Researchers have finally devised a way to take artificial leaves out of the lab and into the real world where they can do some much-needed good.

One cannot help but marvel at the ingenuity of nature. Leaves, for instance, do an incredible job of converting carbon dioxide (CO2) into oxygen, through photosynthesis, making a better planet for us all.

Carbon emissions continue unabated across much of the planet. For scientists, public policy makers and climate change activists, curbing emissions remains the top strategy for tackling global warming. But researchers are also searching for ways to pull CO2 from the air.

Scientists have invented a variety of carbon-converting devices, but one of the most promising technologies is the artificial leaf. Artificial leaves mimic photosynthesis -- the process whereby plants use water and carbon dioxide from the air to produce carbohydrates using energy from the sun. But even state-of-the-art artificial leaves, which hold promise in reducing carbon dioxide from the atmosphere, only work in the laboratory because they use pure, pressurized carbon dioxide from tanks.

Thanks to a breakthrough design by researchers at the University of Illinois at Chicago, artificial leaves are ready to leave the lab and make their debut in the real world.

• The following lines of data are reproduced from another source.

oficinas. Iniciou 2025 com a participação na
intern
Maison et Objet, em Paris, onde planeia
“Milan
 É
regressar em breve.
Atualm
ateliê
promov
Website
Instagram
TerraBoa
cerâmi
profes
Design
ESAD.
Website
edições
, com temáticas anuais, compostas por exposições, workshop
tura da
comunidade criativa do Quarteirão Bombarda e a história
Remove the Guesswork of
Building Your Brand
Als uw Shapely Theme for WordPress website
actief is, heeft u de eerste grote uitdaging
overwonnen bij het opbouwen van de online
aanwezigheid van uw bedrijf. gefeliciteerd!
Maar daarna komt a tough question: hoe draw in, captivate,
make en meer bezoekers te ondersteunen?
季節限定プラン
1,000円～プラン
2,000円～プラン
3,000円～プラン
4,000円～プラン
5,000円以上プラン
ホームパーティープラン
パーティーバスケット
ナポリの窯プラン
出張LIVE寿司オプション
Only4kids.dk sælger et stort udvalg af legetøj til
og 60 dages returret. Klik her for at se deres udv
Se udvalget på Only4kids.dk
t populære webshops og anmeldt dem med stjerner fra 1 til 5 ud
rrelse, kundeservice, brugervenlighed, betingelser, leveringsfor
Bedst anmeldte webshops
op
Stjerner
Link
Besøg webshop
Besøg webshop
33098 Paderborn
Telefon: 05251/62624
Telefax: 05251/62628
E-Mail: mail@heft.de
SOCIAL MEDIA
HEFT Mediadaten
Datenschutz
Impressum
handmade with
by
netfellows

Their improved leaf, which would use carbon dioxide -- a potent greenhouse gas -- from the air, would be at least 10 times more efficient than natural leaves at converting carbon dioxide to fuel. Their findings are reported in the journal ACS Sustainable Chemistry & Engineering.

"So far, all designs for artificial leaves that have been tested in the lab use carbon dioxide from pressurized tanks. In order to implement successfully in the real world, these devices need to be able to draw carbon dioxide from much more dilute sources, such as air and flue gas, which is the gas given off by coal-burning power plants," said Meenesh Singh, assistant professor of chemical engineering in the UIC College of Engineering and corresponding author on the paper.

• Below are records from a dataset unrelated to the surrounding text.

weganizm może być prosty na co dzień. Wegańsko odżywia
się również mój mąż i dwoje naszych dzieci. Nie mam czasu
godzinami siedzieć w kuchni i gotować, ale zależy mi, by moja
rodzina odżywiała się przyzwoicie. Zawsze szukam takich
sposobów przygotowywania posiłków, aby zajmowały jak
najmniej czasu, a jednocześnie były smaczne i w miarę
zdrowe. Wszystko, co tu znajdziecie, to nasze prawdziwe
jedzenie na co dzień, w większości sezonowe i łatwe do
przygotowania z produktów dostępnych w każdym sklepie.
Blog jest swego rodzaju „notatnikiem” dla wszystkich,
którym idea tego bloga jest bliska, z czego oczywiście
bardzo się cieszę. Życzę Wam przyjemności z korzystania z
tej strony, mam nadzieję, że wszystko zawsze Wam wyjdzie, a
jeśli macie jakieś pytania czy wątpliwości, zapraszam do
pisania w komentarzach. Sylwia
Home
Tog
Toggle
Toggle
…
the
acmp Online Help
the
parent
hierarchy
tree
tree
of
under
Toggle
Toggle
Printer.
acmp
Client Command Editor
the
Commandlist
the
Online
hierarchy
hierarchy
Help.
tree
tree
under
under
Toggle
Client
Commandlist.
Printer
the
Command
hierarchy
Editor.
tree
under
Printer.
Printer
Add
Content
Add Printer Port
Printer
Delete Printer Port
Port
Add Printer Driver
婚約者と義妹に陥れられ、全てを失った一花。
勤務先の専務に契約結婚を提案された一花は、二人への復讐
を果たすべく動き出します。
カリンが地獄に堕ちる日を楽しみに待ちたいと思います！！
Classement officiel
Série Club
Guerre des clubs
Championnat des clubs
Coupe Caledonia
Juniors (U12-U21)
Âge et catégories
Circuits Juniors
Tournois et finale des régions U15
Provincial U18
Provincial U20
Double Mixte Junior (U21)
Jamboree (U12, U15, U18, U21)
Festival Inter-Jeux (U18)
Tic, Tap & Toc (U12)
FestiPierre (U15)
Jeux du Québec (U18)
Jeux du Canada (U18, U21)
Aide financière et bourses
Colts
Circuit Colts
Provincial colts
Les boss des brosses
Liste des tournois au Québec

Unhooking the pressurised carbon dioxide supply from these leaves means that they must have a way to collect and concentrate carbon dioxide from the air to drive their artificial photosynthetic reactions.

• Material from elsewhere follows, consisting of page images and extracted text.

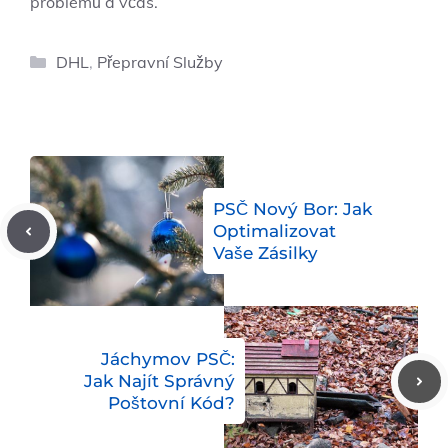
problémů a včas.
Rubriky
DHL
,
Přepravní Služby
PSČ Nový Bor: Jak
Optimalizovat
Vaše Zásilky
Jáchymov PSČ:
Jak Najít Správný
Poštovní Kód?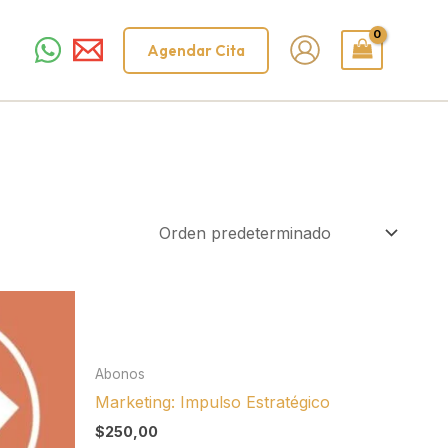
Agendar Cita
Abonos
Marketing: Impulso Estratégico
$
250,00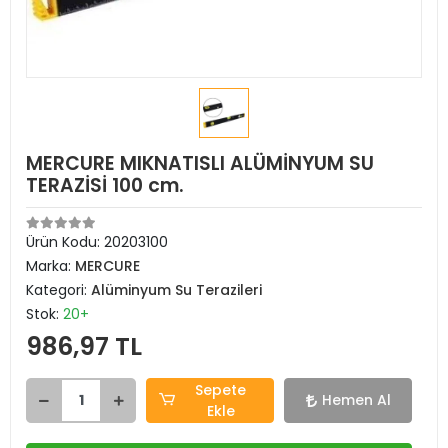
MERCURE MIKNATISLI ALÜMİNYUM SU
TERAZİSİ 100 cm.
Ürün Kodu:
20203100
Marka:
MERCURE
Kategori:
Alüminyum Su Terazileri
Stok:
20+
986,97 TL
Sepete
Hemen Al
Ekle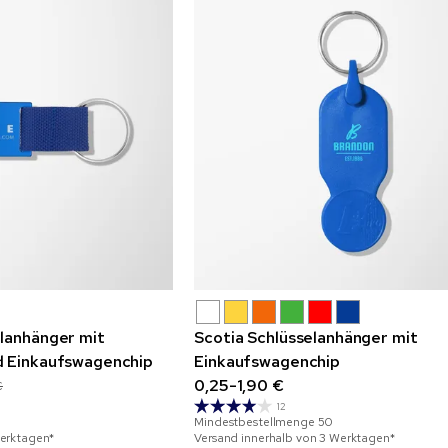
lanhänger mit
Scotia Schlüsselanhänger mit
d Einkaufswagenchip
Einkaufswagenchip
0,25-1,90 €
€
12
Mindestbestellmenge
50
Werktagen*
Versand innerhalb von 3 Werktagen*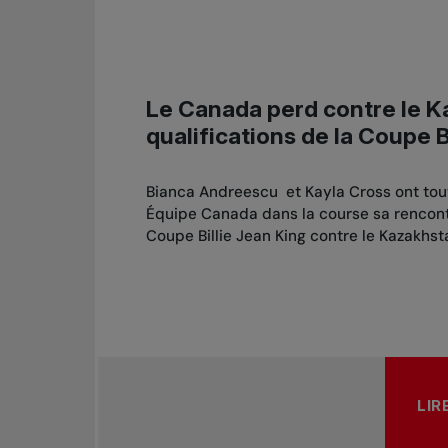
Le Canada perd contre le 
qualifications de la Coupe B
Bianca Andreescu et Kayla Cross ont tou
Équipe Canada dans la course sa rencontr
Coupe Billie Jean King contre le Kazakhst
LIR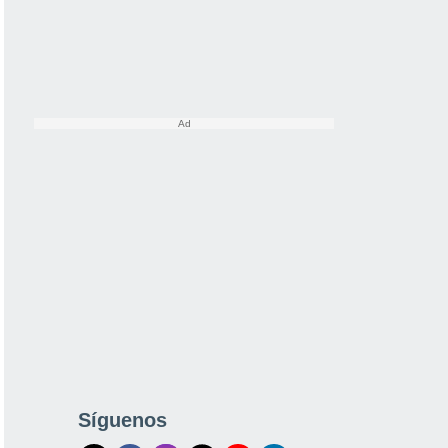
Síguenos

Singh and his colleague Aditya Prajapati, a graduate student in his lab, proposed solving this problem by encapsulating a traditional artificial leaf inside a transparent capsule made of a semi-permeable membrane of quaternary ammonium resin and filled with water. The membrane allows water from inside to evaporate out when warmed by sunlight. As water passes out through the membrane, it selectively pulls in carbon dioxide from the air. The artificial photosynthetic unit inside the capsule is made up of a light absorber coated with catalysts that convert the carbon dioxide to carbon monoxide, which can be siphoned off and used as a basis for the creation of various synthetic fuels. Oxygen is also produced and can either be collected or released into the surrounding environment.

"By enveloping traditional artificial leaf technology inside this specialized membrane, the whole unit is able to function outside, like a natural leaf," Singh said.

According to their calculations, 360 leaves, each 1.7 meters long and 0.2 meters wide, would produce close to a half-ton of carbon monoxide per day that could be used as the basis for synthetic fuels. Three hundred and sixty of these artificial leaves covering a 500-meter square area would be able to reduce carbon dioxide levels by 10 percent in the surrounding air within 100 meters of the array in one day.

"Our conceptual design uses readily available materials and technology, that when combined can produce an artificial leaf that is ready to be deployed outside the lab where it can play a significant role in reducing greenhouse gases in the atmosphere," Singh said.